**EXERCISE**
Only the lines in the entries below from the line with "right knee: (76, 262)" to the line with "right hip: (447, 542)", both included, belong in the answer, transcribed exactly and without pictures.
--- MATERIAL SHOWN Enclosed Below ---
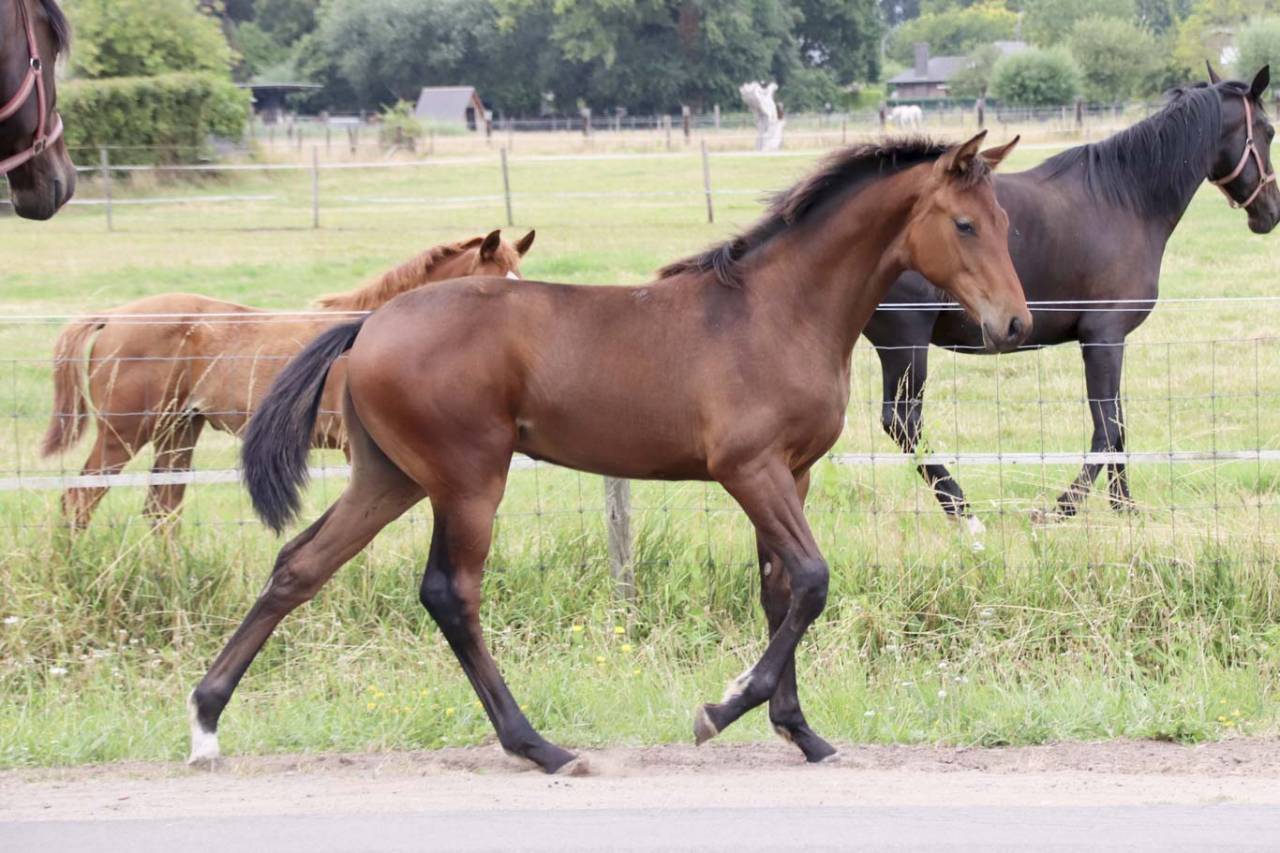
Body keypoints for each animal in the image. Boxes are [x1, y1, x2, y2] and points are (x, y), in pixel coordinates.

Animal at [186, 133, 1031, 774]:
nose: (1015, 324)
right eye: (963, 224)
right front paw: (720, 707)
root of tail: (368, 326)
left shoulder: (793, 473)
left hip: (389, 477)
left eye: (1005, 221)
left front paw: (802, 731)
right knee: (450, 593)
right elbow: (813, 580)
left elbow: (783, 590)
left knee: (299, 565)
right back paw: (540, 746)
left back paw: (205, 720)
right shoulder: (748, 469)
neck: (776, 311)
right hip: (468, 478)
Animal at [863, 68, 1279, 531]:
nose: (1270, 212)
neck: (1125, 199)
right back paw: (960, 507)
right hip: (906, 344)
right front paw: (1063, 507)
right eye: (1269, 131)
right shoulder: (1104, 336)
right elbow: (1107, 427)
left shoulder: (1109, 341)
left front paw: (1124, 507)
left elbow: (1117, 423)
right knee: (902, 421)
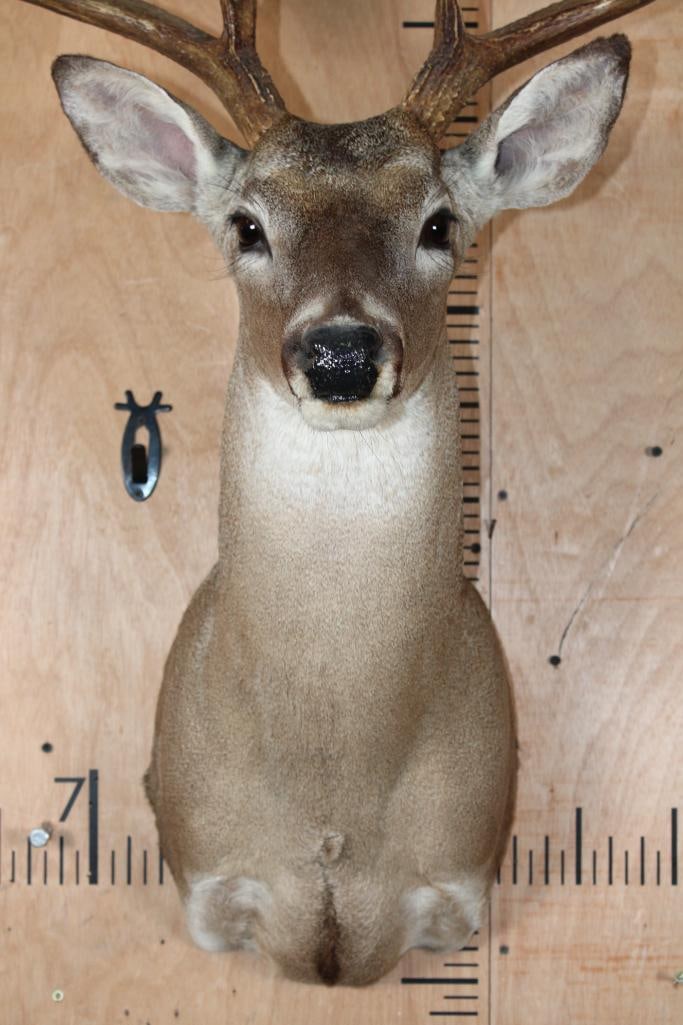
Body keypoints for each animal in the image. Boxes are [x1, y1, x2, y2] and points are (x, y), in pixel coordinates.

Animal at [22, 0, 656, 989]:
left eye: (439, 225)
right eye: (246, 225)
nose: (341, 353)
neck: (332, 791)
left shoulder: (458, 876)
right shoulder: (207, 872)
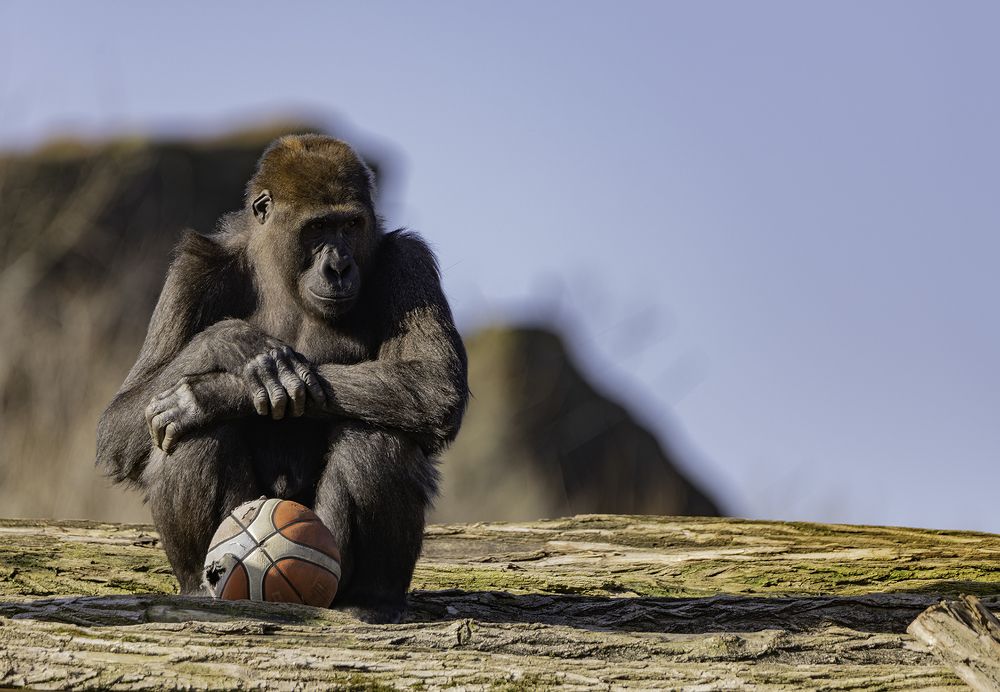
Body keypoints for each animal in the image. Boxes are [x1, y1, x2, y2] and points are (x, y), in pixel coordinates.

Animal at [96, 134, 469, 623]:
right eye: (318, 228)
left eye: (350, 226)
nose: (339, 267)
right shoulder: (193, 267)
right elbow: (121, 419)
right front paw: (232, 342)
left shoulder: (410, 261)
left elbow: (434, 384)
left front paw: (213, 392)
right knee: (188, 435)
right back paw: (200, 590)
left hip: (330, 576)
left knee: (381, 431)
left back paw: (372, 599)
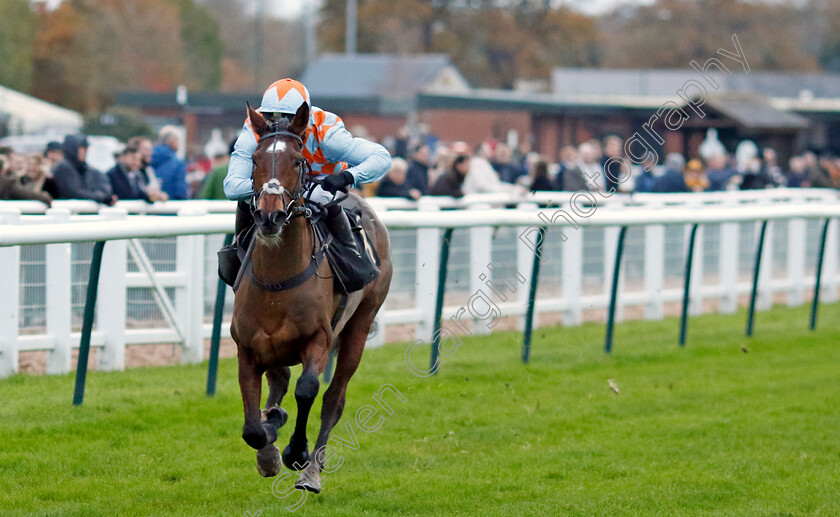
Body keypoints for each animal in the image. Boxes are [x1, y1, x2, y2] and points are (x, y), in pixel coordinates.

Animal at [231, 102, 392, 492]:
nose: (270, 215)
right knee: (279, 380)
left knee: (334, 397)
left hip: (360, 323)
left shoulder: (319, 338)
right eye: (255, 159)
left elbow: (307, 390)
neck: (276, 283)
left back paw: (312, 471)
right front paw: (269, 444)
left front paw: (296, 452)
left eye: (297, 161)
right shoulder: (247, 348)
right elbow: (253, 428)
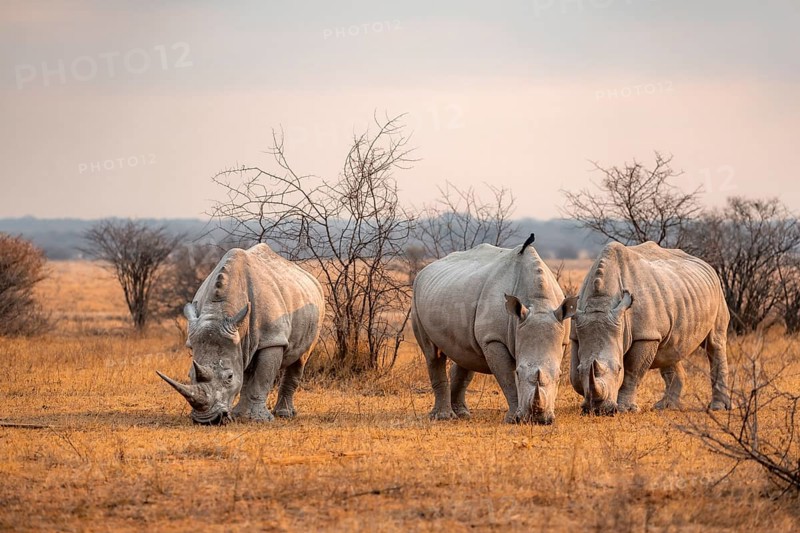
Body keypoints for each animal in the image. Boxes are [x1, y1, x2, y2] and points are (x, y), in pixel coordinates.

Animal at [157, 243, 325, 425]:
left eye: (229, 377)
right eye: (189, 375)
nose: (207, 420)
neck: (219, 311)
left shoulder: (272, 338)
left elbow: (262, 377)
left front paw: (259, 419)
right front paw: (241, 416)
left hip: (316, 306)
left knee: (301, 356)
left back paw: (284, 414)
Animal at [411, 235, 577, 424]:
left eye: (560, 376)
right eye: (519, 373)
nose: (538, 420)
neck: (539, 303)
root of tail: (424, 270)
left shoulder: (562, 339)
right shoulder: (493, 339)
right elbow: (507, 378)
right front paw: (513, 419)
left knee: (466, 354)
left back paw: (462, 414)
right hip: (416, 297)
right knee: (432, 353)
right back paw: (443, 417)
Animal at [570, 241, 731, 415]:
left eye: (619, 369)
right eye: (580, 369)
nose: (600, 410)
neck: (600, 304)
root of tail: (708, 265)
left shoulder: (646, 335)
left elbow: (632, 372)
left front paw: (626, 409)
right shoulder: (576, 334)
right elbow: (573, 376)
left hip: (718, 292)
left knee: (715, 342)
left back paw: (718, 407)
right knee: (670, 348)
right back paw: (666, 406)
--- End of Enclosed MATERIAL SHOWN ---
--- MATERIAL SHOWN Enclosed Below ---
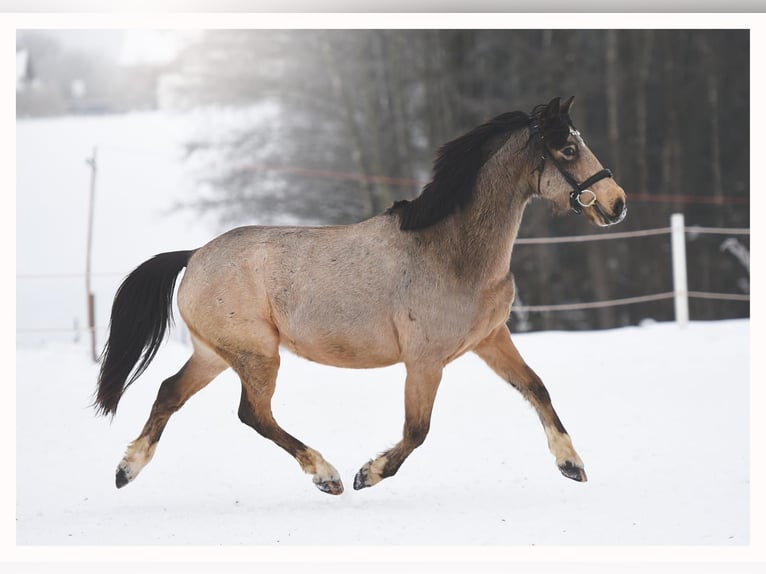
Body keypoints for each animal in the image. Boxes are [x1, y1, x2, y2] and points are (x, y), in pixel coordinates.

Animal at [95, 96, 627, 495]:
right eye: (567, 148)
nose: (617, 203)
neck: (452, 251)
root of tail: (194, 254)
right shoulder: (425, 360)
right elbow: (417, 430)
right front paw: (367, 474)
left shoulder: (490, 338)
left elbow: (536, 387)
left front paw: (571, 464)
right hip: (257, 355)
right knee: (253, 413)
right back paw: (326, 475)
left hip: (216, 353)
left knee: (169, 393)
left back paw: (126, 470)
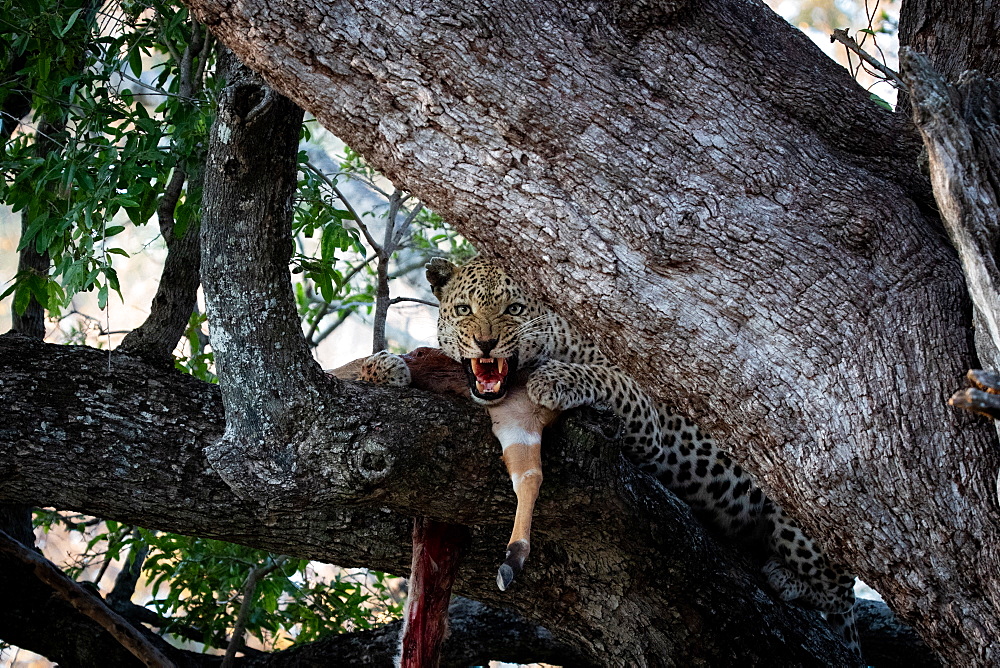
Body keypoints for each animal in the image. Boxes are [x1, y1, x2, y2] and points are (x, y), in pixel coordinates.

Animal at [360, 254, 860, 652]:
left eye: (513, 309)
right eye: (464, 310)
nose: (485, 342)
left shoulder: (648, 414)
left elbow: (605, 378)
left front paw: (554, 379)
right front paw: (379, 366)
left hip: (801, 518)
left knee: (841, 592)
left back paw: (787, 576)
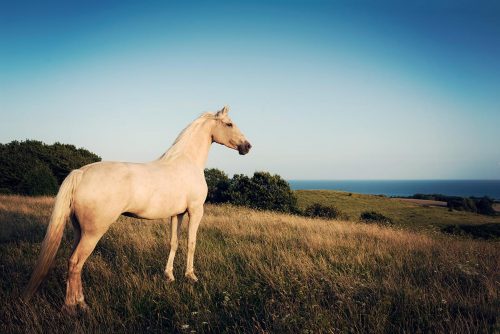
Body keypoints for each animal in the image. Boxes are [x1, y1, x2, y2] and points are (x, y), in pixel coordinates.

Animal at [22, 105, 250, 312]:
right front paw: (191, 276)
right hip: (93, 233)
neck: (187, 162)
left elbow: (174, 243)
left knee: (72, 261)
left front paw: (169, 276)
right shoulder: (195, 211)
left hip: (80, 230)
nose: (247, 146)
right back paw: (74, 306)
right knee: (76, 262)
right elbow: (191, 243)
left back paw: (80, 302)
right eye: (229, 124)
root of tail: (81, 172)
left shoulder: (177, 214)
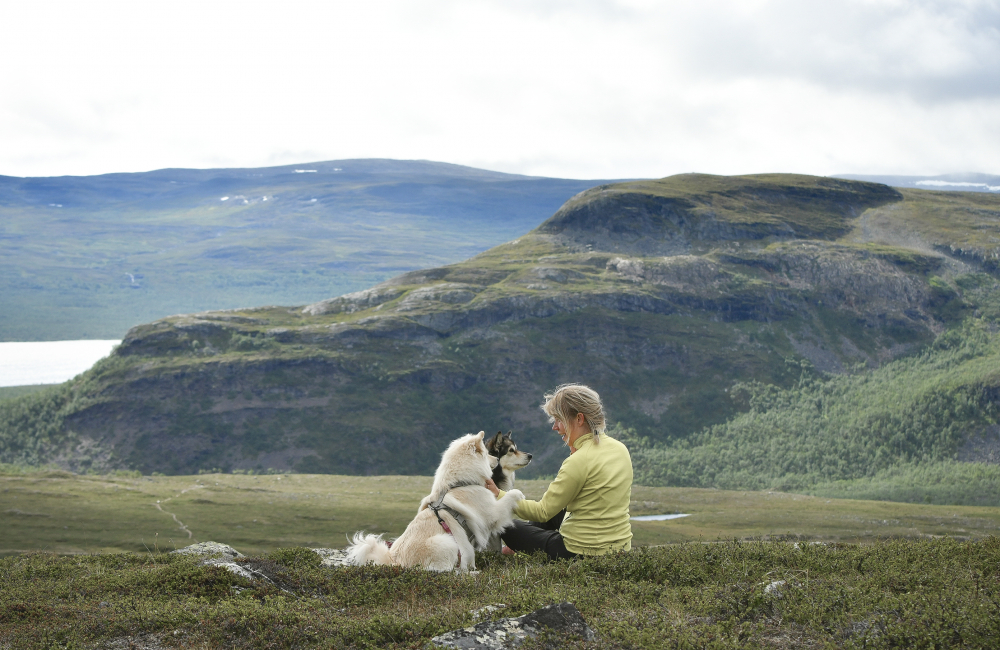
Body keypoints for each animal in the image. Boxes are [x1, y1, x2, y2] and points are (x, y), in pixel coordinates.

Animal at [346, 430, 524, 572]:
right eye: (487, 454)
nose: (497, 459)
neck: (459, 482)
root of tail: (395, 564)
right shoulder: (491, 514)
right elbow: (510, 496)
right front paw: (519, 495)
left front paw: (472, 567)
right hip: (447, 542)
--- End of Enclosed MATERIAL SHOWN ---
**RESULT OF THIS TASK**
right knee: (76, 262)
right elbow: (191, 243)
left back paw: (80, 302)
right eye: (229, 124)
root of tail: (81, 172)
left shoulder: (177, 214)
Body keypoints for each animal in the image. Boxes are [x1, y1, x2, y2] and points are (x, y), in pixel coordinates.

Animal at [346, 430, 524, 572]:
right eye: (487, 454)
nose: (497, 459)
neck: (459, 482)
root of tail: (395, 564)
right shoulder: (491, 514)
right elbow: (510, 496)
right front paw: (519, 495)
left front paw: (472, 567)
right hip: (447, 542)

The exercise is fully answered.